#### Data provided:
==*==

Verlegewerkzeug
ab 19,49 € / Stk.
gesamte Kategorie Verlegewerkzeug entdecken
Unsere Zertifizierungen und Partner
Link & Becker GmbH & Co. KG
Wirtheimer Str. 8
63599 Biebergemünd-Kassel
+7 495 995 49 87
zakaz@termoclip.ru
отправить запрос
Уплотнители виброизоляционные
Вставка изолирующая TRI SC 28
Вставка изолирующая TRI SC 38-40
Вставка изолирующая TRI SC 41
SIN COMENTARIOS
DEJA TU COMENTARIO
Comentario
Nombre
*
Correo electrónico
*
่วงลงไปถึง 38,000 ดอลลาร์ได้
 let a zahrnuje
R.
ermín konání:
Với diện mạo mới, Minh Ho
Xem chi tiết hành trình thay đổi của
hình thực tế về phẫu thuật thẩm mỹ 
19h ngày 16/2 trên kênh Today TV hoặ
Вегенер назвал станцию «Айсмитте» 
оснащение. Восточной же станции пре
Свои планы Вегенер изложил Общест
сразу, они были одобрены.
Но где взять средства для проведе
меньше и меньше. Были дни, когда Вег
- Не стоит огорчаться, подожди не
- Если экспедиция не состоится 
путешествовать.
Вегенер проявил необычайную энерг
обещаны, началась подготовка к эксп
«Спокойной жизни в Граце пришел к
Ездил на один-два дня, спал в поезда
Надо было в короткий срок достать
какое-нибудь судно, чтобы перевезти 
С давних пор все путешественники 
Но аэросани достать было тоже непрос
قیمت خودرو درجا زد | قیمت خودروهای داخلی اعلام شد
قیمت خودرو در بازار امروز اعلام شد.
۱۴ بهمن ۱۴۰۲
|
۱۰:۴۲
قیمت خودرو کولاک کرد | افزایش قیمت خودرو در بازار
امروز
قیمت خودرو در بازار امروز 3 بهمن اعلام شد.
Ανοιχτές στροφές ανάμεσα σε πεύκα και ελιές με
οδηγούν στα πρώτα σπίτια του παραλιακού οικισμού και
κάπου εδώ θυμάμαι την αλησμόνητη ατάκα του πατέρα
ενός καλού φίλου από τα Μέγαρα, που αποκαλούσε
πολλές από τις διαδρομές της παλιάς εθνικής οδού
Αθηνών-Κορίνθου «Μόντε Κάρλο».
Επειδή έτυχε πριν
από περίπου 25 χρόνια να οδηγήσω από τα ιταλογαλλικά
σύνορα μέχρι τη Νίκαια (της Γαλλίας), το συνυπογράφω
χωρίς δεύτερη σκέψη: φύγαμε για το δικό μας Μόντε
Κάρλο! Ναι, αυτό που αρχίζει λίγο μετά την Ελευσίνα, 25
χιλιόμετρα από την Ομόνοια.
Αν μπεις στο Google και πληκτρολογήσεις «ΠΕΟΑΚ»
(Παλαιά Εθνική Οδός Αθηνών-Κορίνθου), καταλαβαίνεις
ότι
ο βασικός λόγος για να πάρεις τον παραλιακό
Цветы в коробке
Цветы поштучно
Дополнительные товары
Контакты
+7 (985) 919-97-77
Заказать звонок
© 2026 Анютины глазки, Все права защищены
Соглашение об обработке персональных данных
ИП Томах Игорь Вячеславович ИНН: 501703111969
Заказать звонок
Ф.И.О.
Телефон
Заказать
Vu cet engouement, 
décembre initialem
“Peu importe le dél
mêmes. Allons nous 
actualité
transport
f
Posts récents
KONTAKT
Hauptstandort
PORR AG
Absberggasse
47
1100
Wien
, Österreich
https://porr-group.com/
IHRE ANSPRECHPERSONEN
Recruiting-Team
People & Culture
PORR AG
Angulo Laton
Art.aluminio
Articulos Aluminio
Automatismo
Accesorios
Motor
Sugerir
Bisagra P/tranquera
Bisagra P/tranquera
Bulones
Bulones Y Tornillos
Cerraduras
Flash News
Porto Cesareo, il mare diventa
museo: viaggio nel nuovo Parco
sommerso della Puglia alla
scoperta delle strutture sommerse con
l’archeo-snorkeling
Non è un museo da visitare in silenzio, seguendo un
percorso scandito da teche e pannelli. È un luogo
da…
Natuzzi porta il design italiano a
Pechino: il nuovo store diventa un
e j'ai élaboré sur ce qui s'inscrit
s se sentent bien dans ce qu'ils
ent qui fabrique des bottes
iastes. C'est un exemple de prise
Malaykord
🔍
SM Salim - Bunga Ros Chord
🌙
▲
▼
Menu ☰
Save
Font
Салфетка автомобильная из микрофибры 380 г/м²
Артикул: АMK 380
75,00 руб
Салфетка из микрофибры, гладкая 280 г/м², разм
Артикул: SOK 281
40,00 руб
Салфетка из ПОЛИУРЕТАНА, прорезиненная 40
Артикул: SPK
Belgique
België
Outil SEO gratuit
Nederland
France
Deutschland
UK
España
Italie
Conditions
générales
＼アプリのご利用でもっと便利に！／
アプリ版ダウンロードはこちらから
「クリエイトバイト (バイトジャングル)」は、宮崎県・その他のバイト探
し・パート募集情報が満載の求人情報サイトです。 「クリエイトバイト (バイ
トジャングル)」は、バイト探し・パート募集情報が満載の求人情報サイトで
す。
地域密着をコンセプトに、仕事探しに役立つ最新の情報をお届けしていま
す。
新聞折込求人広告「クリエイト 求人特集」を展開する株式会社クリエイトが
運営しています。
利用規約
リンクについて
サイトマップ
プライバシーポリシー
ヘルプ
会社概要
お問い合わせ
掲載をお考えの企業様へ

==*==

Only the lines containing the word "diventa" should be returned from the data above.

#### Task answer:
Porto Cesareo, il mare diventa
Pechino: il nuovo store diventa un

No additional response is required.